Add water, and they multiply rapidly.
This is the theory behind making compost tea for your garden plants, which boosts growth, health, and harvests.
As yet, these claims are not scientifically proven, but at the very least, you’ll transfer an all-around boost of rich nutrients in easily accessible liquid form.
Brewing your tea can be as complicated as you like. Some bubble air through the liquid to
encourage more micro-organisms, and add molasses and seaweed meal.
But the simplest method is to steep it for a couple of days, then dilute it to the color of weak tea and water your plants with it.
Always use it up within 48 hours – if it starts to smell, it’s too old.
Best for Giving all plants a boost
Veg Peelings
In autumn, dig trenches and line with newspaper. Then gradually build up layers of veg peelings with a layer of soil on top (to avoid attracting vermin) until you reach the top.
Finish with 1 Dem of compost and plant into it next spring to fuel supercharged growth.
Best for Runner beans, pumpkins, and sunflowers
Coffee Grounds
Your morning brew is full of nitrogen, potassium, and essential minerals, so save the grounds to scatter thinly around your plants or add to the compost bin.
Its low pH especially suits acid-loving fruit. Don’t overdo it, though, as caffeine inhibits growth if used to excess.

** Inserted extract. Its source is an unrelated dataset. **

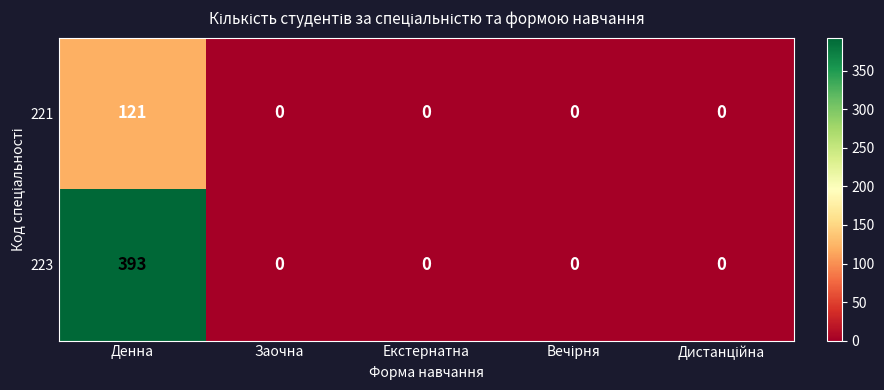

List the series in order of their overall mean, lowest first.

221, 223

Best for Blueberries, Raspberries, and rhododendrons
Wood Ash
Ash from wood fires, bonfires, and barbecues are high in potassium and safe, as long as you haven’t used coal or starter fuel.
Fork in lightly around plants. It’s alkaline, deters clubroot in brassicas, but doesn’t use it on acid-loving raspberries or potatoes.

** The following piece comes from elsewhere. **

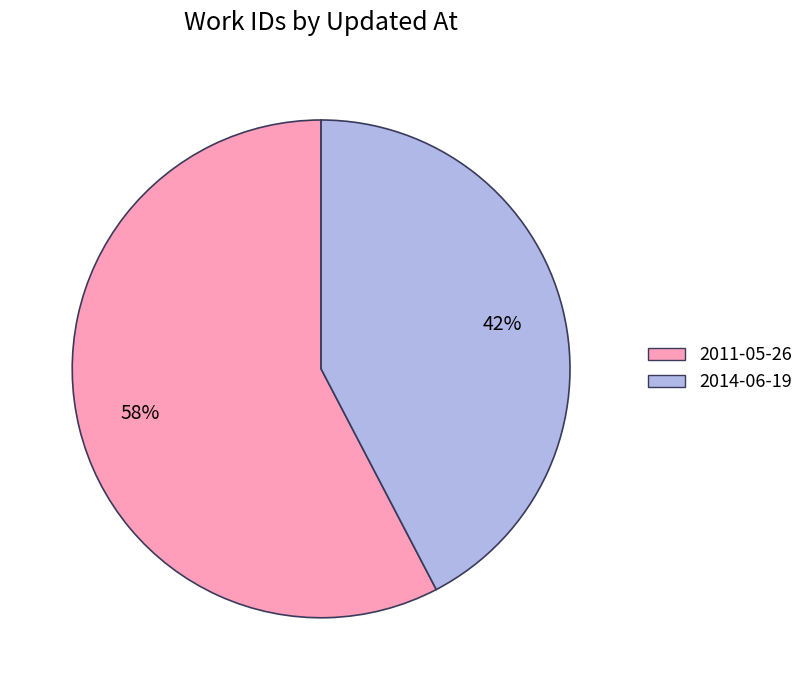

Rank the categories by value from lowest to highest.

2014-06-19, 2011-05-26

Best for Brassicas, peonies, and clematis
Eggshells
Put your breakfast eggs to good use by keeping the shells – the calcium they contain is essential for forming strong cell walls.
Rinse, then dry on a sunny windowsill. Blitz them in a blender, so they’re more easily absorbed, then scatter around trees and plants.
Best for Brassicas, apples, and cherry trees
Pee
Sorry … but we couldn’t leave out the single best fertilizer you can make yourself. Urine is a fantastic fast-acting liquid feed that’s rich in nitrogen. Use fresh (it shouldn’t smell), and only if you aren’t on medication.
Dilute 1:20 with water (1:so for containers) and water the soil, not the plants.
Best for Ornamentals like lawns
Banana skins
Chop them up and add them into the base of planting holes and mix them into compost heaps, where they’ll release potassium and other useful nutrients.